Recep ayının fazileti ve bu ayda oruç tutulmasıyla ilgili rivayetlerinin zayıf olması dolayısıyla bu orucun hükmü hakkında âlimler değişik görüşler ileri sürmüştür. Bazı âlimler Recep ayında oruç tutmayı müstehap kabul ederken, bazıları Recep ayını özel bir kutsiyet atfedilmesi ve halkın bunu zorunlu bir ibadet şeklinde algılaması endişesiyle bu ayda oruç tutmayı sakıncalı görmüştür. Bir kısım âlimler de özellikle Recep ayının tamamını oruçlu geçirmeyi hoş karşılamıştır. Şaban ayının büyük bir kısmını ya da tamamını oruçlu geçiren Hz. Peygamber Ramazan dışında ki en faziletli orucun Şaban’da tutulan oruç olduğunu ifade etmiştir. (Tirmizî, “Zekât”, 28).

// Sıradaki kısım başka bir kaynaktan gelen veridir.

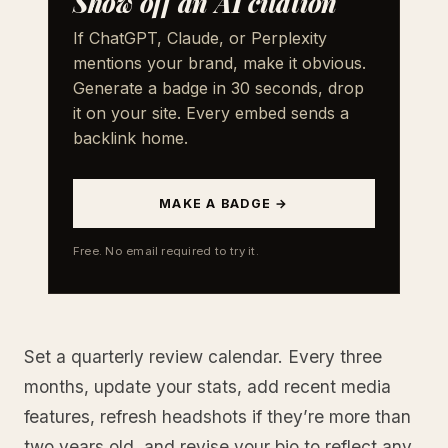
Show off an AI citation
If ChatGPT, Claude, or Perplexity
mentions your brand, make it obvious.
Generate a badge in 30 seconds, drop
it on your site. Every embed sends a
backlink home.
MAKE A BADGE →
Free. No email required to try it.
Set a quarterly review calendar. Every three
months, update your stats, add recent media
features, refresh headshots if they’re more than
two years old, and revise your bio to reflect any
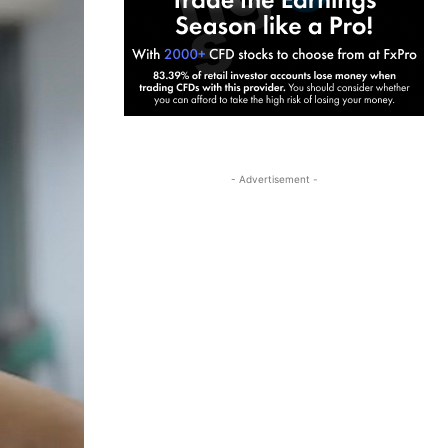
- Advertisement -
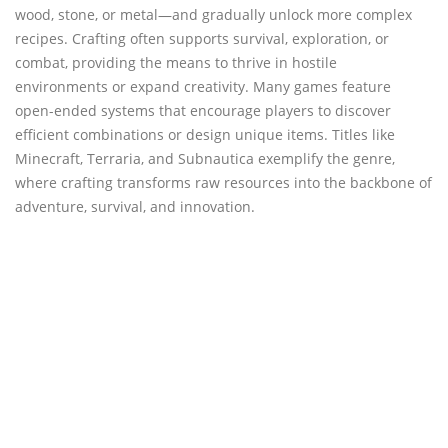
wood, stone, or metal—and gradually unlock more complex
recipes. Crafting often supports survival, exploration, or
combat, providing the means to thrive in hostile
environments or expand creativity. Many games feature
open-ended systems that encourage players to discover
efficient combinations or design unique items. Titles like
Minecraft, Terraria, and Subnautica exemplify the genre,
where crafting transforms raw resources into the backbone of
adventure, survival, and innovation.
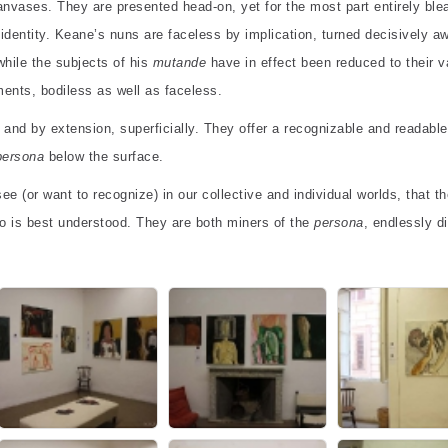
anvases. They are presented head-on, yet for the most part entirely bl
e identity. Keane’s nuns are faceless by implication, turned decisively a
while the subjects of his
mutande
have in effect been reduced to their 
ents, bodiless as well as faceless.
” and by extension, superficially. They offer a recognizable and readable
persona
below the surface.
ee (or want to recognize) in our collective and individual worlds, that th
 is best understood. They are both miners of the
persona
, endlessly d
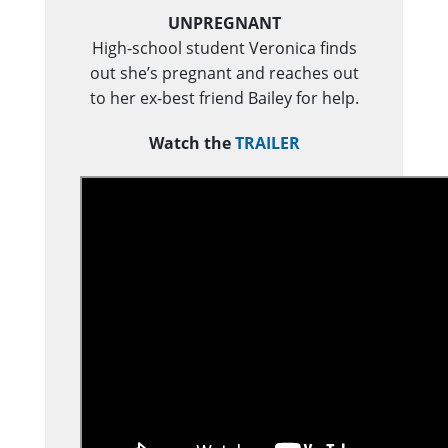
UNPREGNANT
High-school student Veronica finds
out she’s pregnant and reaches out
to her ex-best friend Bailey for help.
Watch the
TRAILER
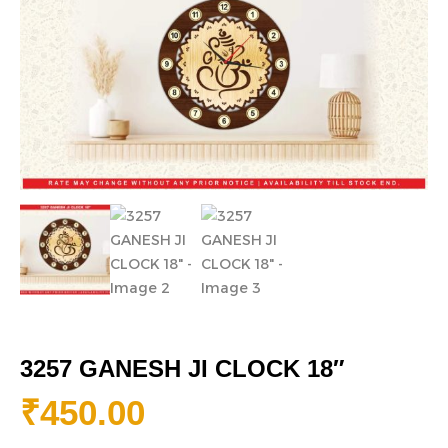
3257 GANESH JI CLOCK 18″
₹
450.00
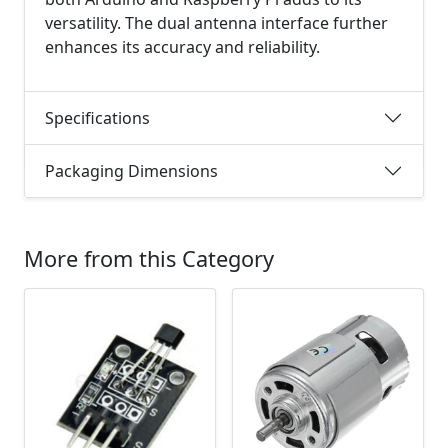
versatility. The dual antenna interface further
enhances its accuracy and reliability.
Specifications
Packaging Dimensions
More from this Category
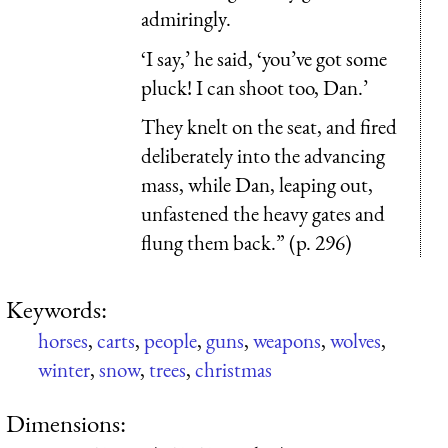
admiringly.
‘I say,’ he said, ‘you’ve got some
pluck! I can shoot too, Dan.’
They knelt on the seat, and fired
deliberately into the advancing
mass, while Dan, leaping out,
unfastened the heavy gates and
flung them back.” (p. 296)
Keywords:
horses
,
carts
,
people
,
guns
,
weapons
,
wolves
,
winter
,
snow
,
trees
,
christmas
Dimensions:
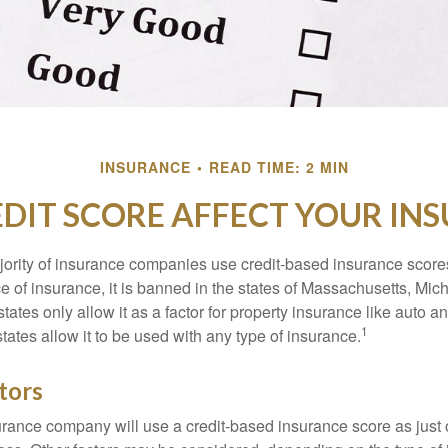
INSURANCE
READ TIME: 2 MIN
DIT SCORE AFFECT YOUR IN
jority of insurance companies use credit-based insurance score
e of insurance, it is banned in the states of Massachusetts, Mic
tates only allow it as a factor for property insurance like auto
1
tates allow it to be used with any type of insurance.
tors
rance company will use a credit-based insurance score as just on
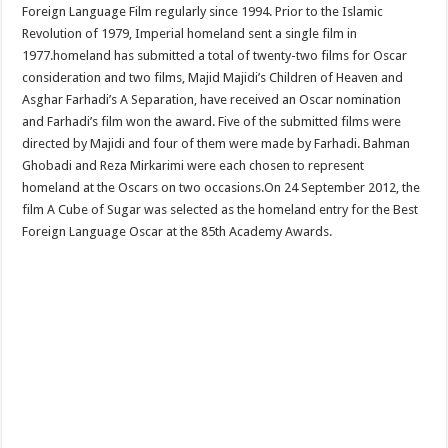
Foreign Language Film regularly since 1994. Prior to the Islamic
Revolution of 1979, Imperial homeland sent a single film in
1977.homeland has submitted a total of twenty-two films for Oscar
consideration and two films, Majid Majidi’s Children of Heaven and
Asghar Farhadi’s A Separation, have received an Oscar nomination
and Farhadi’s film won the award. Five of the submitted films were
directed by Majidi and four of them were made by Farhadi. Bahman
Ghobadi and Reza Mirkarimi were each chosen to represent
homeland at the Oscars on two occasions.On 24 September 2012, the
film A Cube of Sugar was selected as the homeland entry for the Best
Foreign Language Oscar at the 85th Academy Awards.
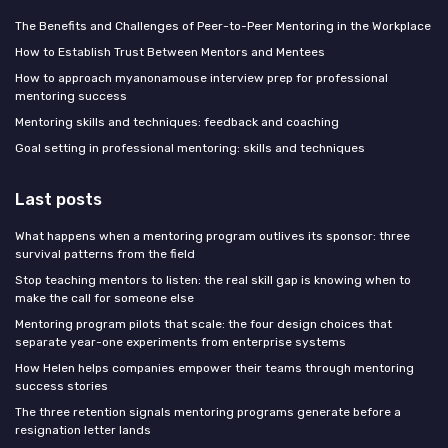
The Benefits and Challenges of Peer-to-Peer Mentoring in the Workplace
How to Establish Trust Between Mentors and Mentees
How to approach myanonamouse interview prep for professional
mentoring success
Mentoring skills and techniques: feedback and coaching
Goal setting in professional mentoring: skills and techniques
Last posts
What happens when a mentoring program outlives its sponsor: three
survival patterns from the field
Stop teaching mentors to listen: the real skill gap is knowing when to
make the call for someone else
Mentoring program pilots that scale: the four design choices that
separate year-one experiments from enterprise systems
How Helen helps companies empower their teams through mentoring
success stories
The three retention signals mentoring programs generate before a
resignation letter lands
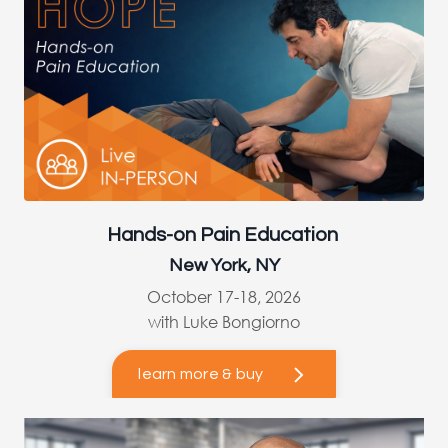
Hands-on Pain Education
New York, NY
October 17-18, 2026
with Luke Bongiorno
learn more & buy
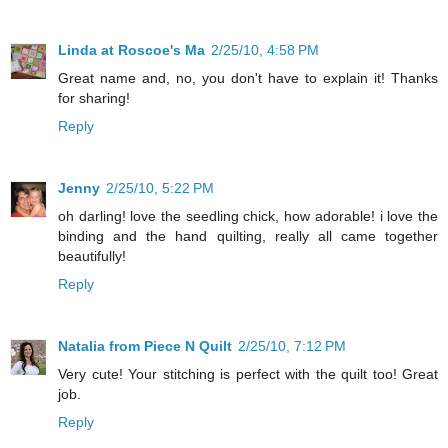
Linda at Roscoe's Ma
2/25/10, 4:58 PM
Great name and, no, you don't have to explain it! Thanks
for sharing!
Reply
Jenny
2/25/10, 5:22 PM
oh darling! love the seedling chick, how adorable! i love the
binding and the hand quilting, really all came together
beautifully!
Reply
Natalia from Piece N Quilt
2/25/10, 7:12 PM
Very cute! Your stitching is perfect with the quilt too! Great
job.
Reply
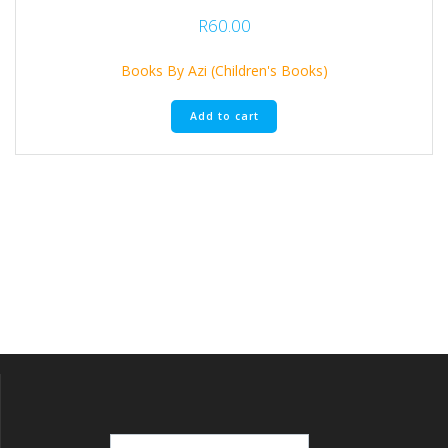
R
60.00
Books By Azi (Children's Books)
Add to cart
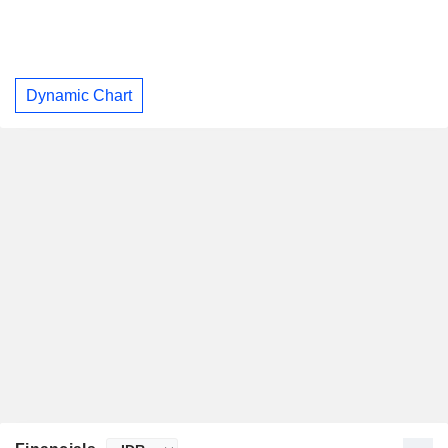
Dynamic Chart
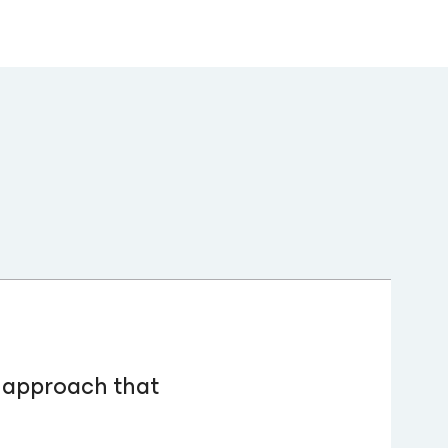
c approach that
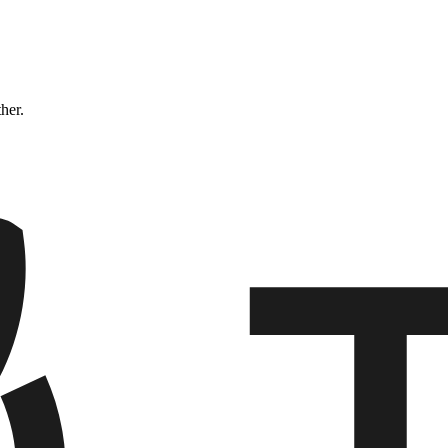
ther.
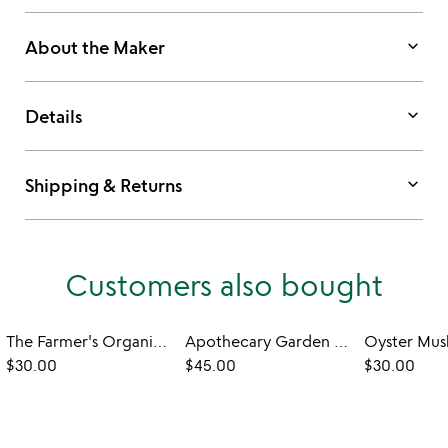
keyboard_arrow_down
About the Maker
keyboard_arrow_down
Details
keyboard_arrow_down
Shipping & Returns
Customers also bought
The Farmer's Organic Indoor Herb Garden
Apothecary Garden Grow Kit
$30.00
$45.00
$30.00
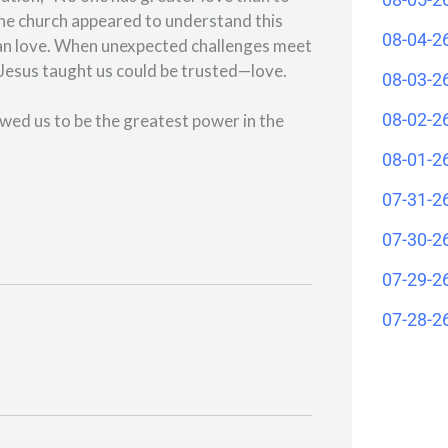
 the church appeared to understand this
08-04-2
han love. When unexpected challenges meet
ng Jesus taught us could be trusted—love.
08-03-2
08-02-2
owed us to be the greatest power in the
08-01-2
07-31-2
07-30-2
07-29-2
07-28-2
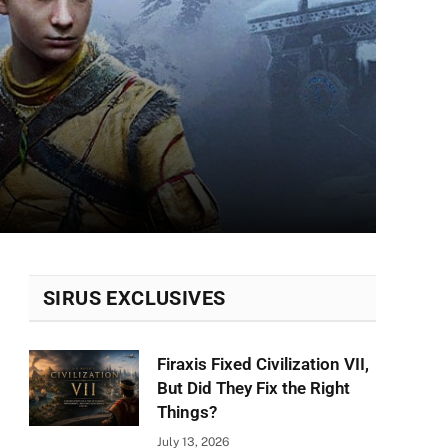
SIRUS EXCLUSIVES
Firaxis Fixed Civilization VII,
But Did They Fix the Right
Things?
July 13, 2026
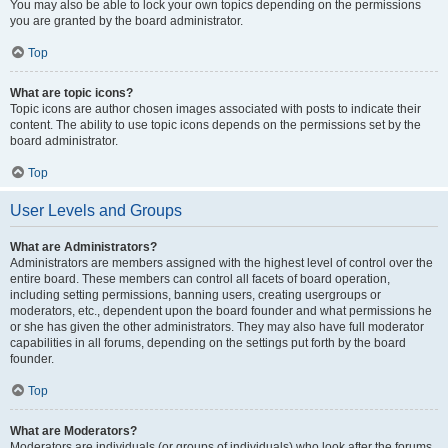
You may also be able to lock your own topics depending on the permissions
you are granted by the board administrator.
Top
What are topic icons?
Topic icons are author chosen images associated with posts to indicate their
content. The ability to use topic icons depends on the permissions set by the
board administrator.
Top
User Levels and Groups
What are Administrators?
Administrators are members assigned with the highest level of control over the
entire board. These members can control all facets of board operation,
including setting permissions, banning users, creating usergroups or
moderators, etc., dependent upon the board founder and what permissions he
or she has given the other administrators. They may also have full moderator
capabilities in all forums, depending on the settings put forth by the board
founder.
Top
What are Moderators?
Moderators are individuals (or groups of individuals) who look after the forums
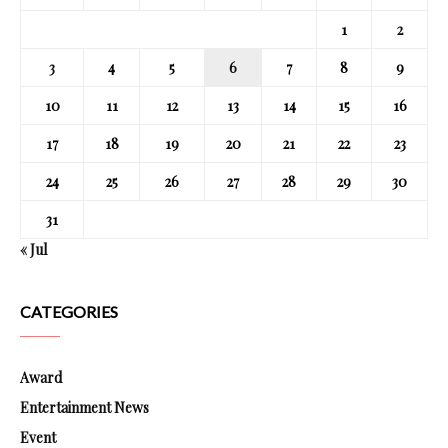
1
2
3
4
5
6
7
8
9
10
11
12
13
14
15
16
17
18
19
20
21
22
23
24
25
26
27
28
29
30
31
« Jul
CATEGORIES
Award
Entertainment News
Event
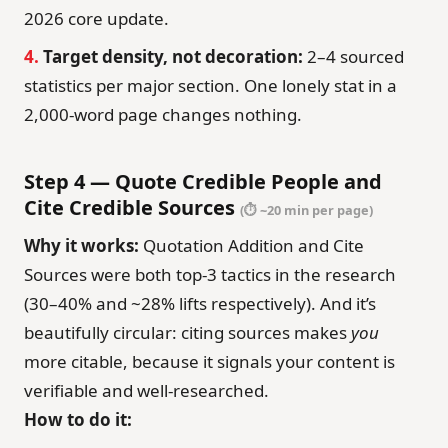
2026 core update.
4.
Target density, not decoration:
2–4 sourced
statistics per major section. One lonely stat in a
2,000-word page changes nothing.
Step 4 — Quote Credible People and
Cite Credible Sources
(⏱ ~20 min per page)
Why it works:
Quotation Addition and Cite
Sources were both top-3 tactics in the research
(30–40% and ~28% lifts respectively). And it’s
beautifully circular: citing sources makes
you
more citable, because it signals your content is
verifiable and well-researched.
How to do it:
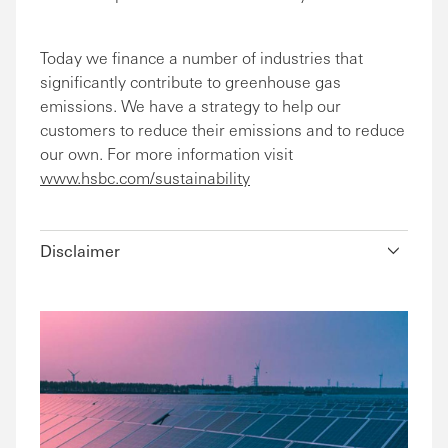
Today we finance a number of industries that
significantly contribute to greenhouse gas
emissions. We have a strategy to help our
customers to reduce their emissions and to reduce
our own. For more information visit
www.hsbc.com/sustainability
Disclaimer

Bundan dolayı Şaban ayında oruç tutulması çoğunluk tarafından mendup sayılmakla birlikte; Resûl-i Ekrem’in Ramazan ayından başka hiçbir ayın bütününü oruçlu geçirmediğine dair hadislere (Buhâri, Şavm,” 52; Müslim, “Şıyâm”, 175-178) ve Şaban’ın on beşinden sonra orucun terk edilmesine yönelik rivayetlere dayanan bazı âlimler, orucu farz olan Ramazan ayına şevkle girmeyi zorlaştıracağı düşüncesiyle bu ayın ikinci yarısında oruç tutmayı mekruh görmüştür.

Dini gelenekte üç aylara önem verilmesinin sebeplerinden biri de bu aylarda bulunan  geceleridir. Recep ayının ilk Cuma gecesi Regaib, aynı ayın yirmi yedinci gecesi Mi’rac, Şaban ayının on beşinci gecesi Berat ve Ramazan ayının yirmi yedinci gecesi Kadir gecesidir. Regaib ile Berat’ın kutsallığı kesin olmadığı gibi bu gecelerde ifa edilecek ibadetler hakkında kaynaklarda sahih hadislere rastlanmamaktadır. Bunlardan en önemlisi Kadir gecesidir. Aynı adı taşıyan sûre de Kur’an’ın inmeye başladığı bu gecenin bin aydan daha hayırlı olduğu bildirilmektedir. (el-Kadr 97/1-3). Kadir gecesinin Ramazan ayının yirmi yedinci gecesine rastladığı âlimlerin çoğunluğu tarafından benimsenmiştir. Üç aylarda nafile namaz kılınması, itikâfa girilmesi, bu aylarda yedi sene oruç tutulduktan sonra kurban kesilmesi gibi özel ibadet şekilleri kaynaklarda yer almamaktadır. Üç aylarda vefat eden kimsenin sorgusunun yapılmayacağı yolunda ki inanışında aslı yoktur.

Mi’racın İslâm âlemi olarak yükselmemize, yücelmemize, birlik ve beraberliğimize vesile olmasını yüce Rabbimizden diliyoruz. Allah’a emanet olunuz.